[Dataset items]
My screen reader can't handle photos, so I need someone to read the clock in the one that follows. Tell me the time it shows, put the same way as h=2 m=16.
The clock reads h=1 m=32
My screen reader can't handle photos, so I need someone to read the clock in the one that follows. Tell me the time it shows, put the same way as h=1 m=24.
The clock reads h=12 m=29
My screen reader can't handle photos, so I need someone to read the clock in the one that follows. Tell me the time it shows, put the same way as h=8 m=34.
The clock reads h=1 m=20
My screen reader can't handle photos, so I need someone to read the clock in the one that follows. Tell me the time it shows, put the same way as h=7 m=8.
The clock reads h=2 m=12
* * *
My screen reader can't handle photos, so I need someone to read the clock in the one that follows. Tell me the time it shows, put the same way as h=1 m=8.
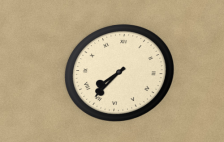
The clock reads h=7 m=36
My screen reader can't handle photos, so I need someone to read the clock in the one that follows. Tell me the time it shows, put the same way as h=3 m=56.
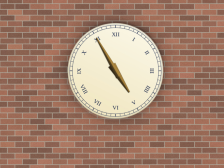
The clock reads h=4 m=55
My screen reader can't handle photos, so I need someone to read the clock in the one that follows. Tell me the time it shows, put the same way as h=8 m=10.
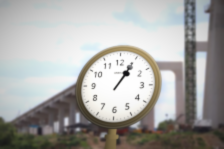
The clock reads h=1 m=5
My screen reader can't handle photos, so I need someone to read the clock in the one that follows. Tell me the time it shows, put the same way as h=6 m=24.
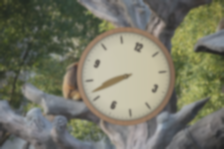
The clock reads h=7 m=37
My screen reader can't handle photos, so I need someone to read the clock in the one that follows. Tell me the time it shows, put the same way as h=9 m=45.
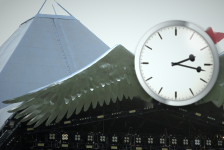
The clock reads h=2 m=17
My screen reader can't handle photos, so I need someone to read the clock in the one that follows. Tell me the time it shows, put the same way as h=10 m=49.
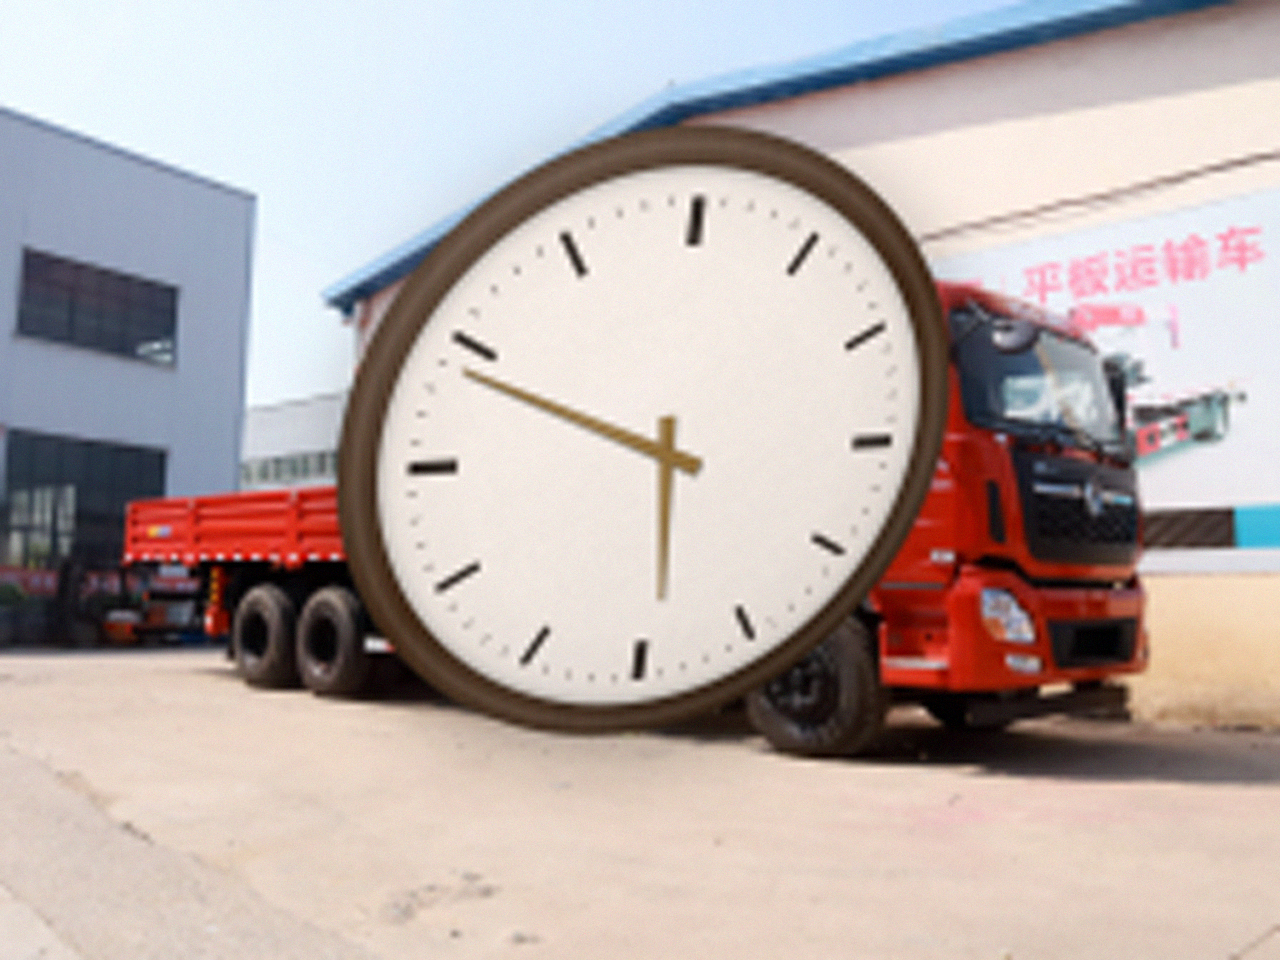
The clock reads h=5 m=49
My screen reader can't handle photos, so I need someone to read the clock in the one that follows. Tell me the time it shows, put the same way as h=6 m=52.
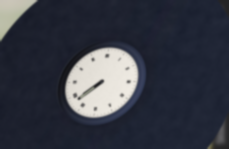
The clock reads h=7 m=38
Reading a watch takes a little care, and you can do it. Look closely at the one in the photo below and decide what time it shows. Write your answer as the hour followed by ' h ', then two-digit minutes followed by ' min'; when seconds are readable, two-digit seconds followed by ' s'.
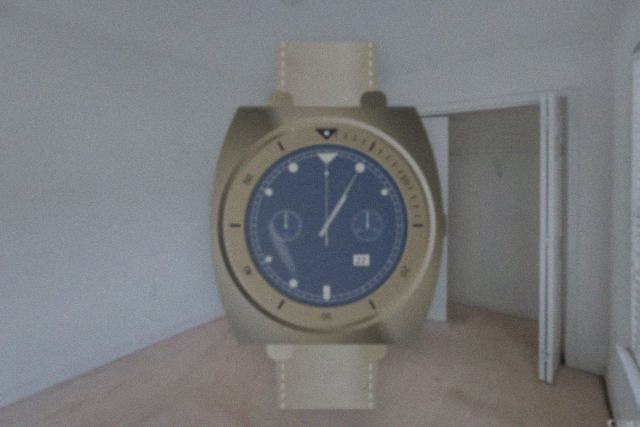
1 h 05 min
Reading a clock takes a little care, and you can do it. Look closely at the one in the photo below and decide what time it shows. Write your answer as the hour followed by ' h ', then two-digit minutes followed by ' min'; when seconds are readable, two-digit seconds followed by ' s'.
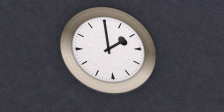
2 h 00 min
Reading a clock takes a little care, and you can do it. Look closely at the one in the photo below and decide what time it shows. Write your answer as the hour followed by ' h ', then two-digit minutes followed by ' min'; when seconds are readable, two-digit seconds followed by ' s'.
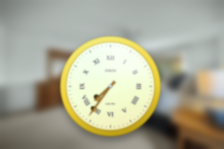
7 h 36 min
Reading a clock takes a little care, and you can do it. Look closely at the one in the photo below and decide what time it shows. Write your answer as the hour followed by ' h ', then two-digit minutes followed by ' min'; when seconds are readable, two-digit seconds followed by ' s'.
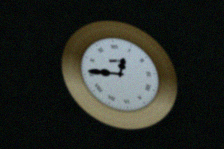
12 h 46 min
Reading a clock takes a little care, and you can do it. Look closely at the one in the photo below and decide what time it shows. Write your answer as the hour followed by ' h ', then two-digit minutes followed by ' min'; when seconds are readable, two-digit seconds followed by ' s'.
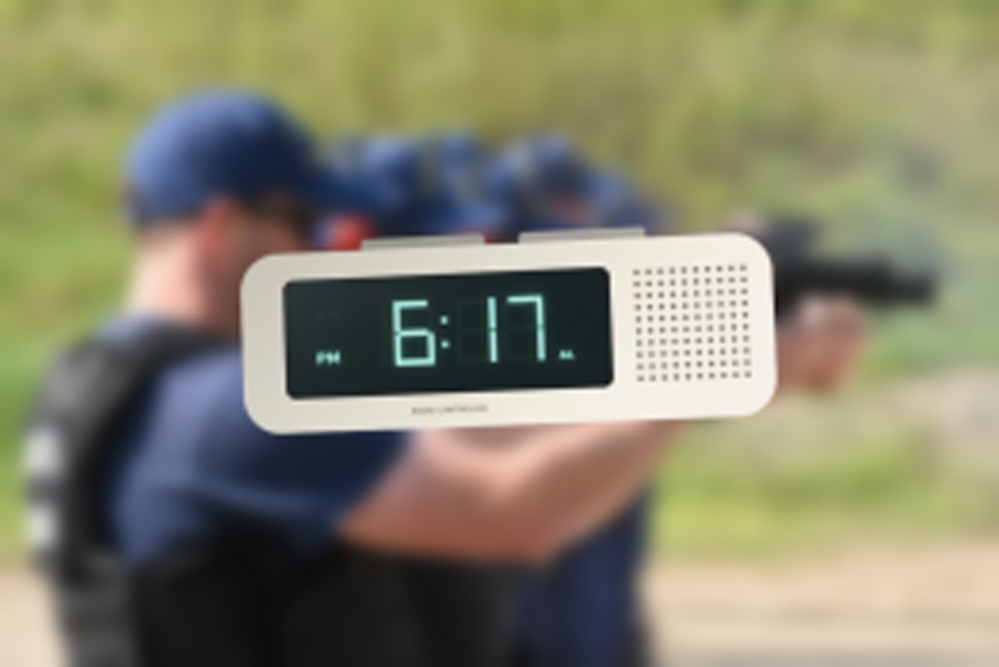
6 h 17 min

Exercise details:
Count the lines of the items above that contain the string "reads", treating uppercase and lowercase as distinct, and give only the number.

Complete output:
11